Newman's own daughter runs an organic line

Food: It seems that a taste for business and charity runs in the blue-eyed actor's family.

July 01, 2001|By Carolyn Jung | Carolyn Jung,Knight Ridder / Tribune

She has his famous cool blue eyes. His love of fly-fishing. His passion for race cars. His business savvy. And his generous spirit.

Nell Newman, daughter of Paul -- as in Butch Cassidy, as in Cool Hand Luke, as in heart-throb actor-director -- is very much her father's daughter. Yet very much her own person.

The 42-year-old may have shrugged off acting, but she followed in Dad's footsteps in another way -- by establishing and running Newman's Own Organics, The Second Generation, a division of his Newman's Own specialty food products company. Like Dad, she gives all after-tax profits from the company's organic cookies, pretzels, chocolate and tortilla chips to charity.

When it comes to this family, food has long been not just a pleasure, but a cause.

Newman, a former biologist, now serves as "director / daughter" (as her business card reads) at Newman's Own Organics in Aptos, Calif. But she has also become an outspoken activist, particularly against genetically modified foods.

She has testified at a hearing for the U.S. Food and Drug Administration and her views have landed her on the front page of the Wall Street Journal -- the only Newman to be so featured.

Newman grew up in Westport, Conn., the eldest daughter of Paul Newman and Joanne Woodward. The family raised chickens, and when her mother wasn't caught up in one of her "health-food" kicks, making nut loaf with yeast gravy and the like, she and her eldest daughter would bake apple pies.

Newman became fascinated with birds of prey, which she trained and flew. That interest eventually led her to Santa Cruz, Calif., where she took a job as a fund-raiser for the Predatory Bird Research Group at the University of California-Santa Cruz.

There, she made an alarming discovery. The group's field researchers handled eggs so contaminated with toxic substances that they had to have their blood tested regularly. Although she didn't work directly with those eggs, Newman had her blood tested anyway.

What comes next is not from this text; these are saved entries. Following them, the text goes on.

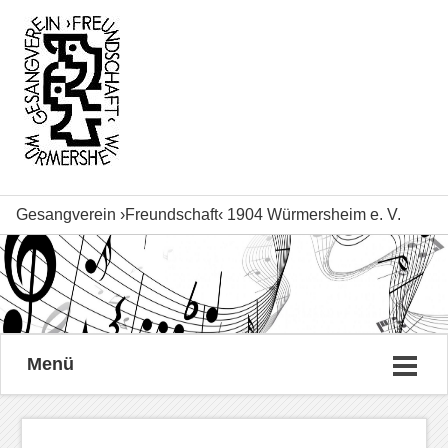
Gesangverein ›Freundschaft‹ 1904 Würmersheim e. V.
Menü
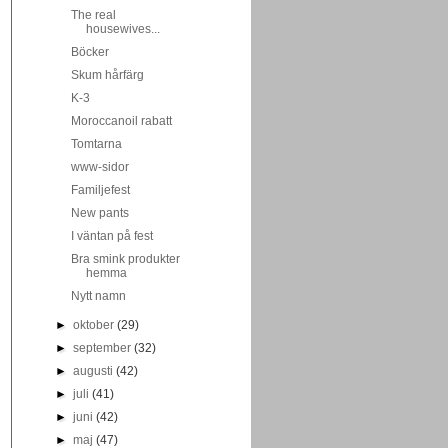
The real
housewives...
Böcker
Skum hårfärg
K-3
Moroccanoil rabatt
Tomtarna
www-sidor
Familjefest
New pants
I väntan på fest
Bra smink produkter
hemma
Nytt namn
►
oktober
(29)
►
september
(32)
►
augusti
(42)
►
juli
(41)
►
juni
(42)
►
maj
(47)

The results showed contamination from DDT, PCBs and chlordane, a termite pesticide.

It made her realize that no matter how hard she worked to re-establish endangered bird populations, they would be released into a contaminated environment.

Adding to her dismay, once 800 peregrine falcons were raised and released, donations dwindled.

"I thought, this is ridiculous," she says. "I should just do what my dad's doing and donate the money."

Over Thanksgiving dinner, for which she toted home a suitcase of organic products, she persuaded her father to let her start an organic food products line. He was a bit apprehensive at first, given his wife's previous forays into health-food cooking. But his daughter's dinner convinced him that organic food indeed could taste good.

So he was game. After all, he started Newman's Own on a lark that grew out of his tradition of giving friends old wine bottles filled with homemade salad dressing at Christmas. Since 1982, Newman's Own has given away more than $100 million.

In 1993, with a $125,000 loan from her father, Newman and Peter Meehan, an old friend who cleaned the Newman family pool as a teen-ager and went on to earn a business degree, started the organics line out of their homes. The privately held division doubled its sales in 1994, 1995, 1996 and 1997, Meehan says.

The first product was a no-brainer: pretzels, her father's favorite snack. They soon became the top selling organic pretzels in the natural foods market, beating two other companies.

In that tradition, all the division's products are Newman family favorites. Newman's Own Organics now is the leading brand in organic cookies, organic chocolates and organic pretzels, Meehan says.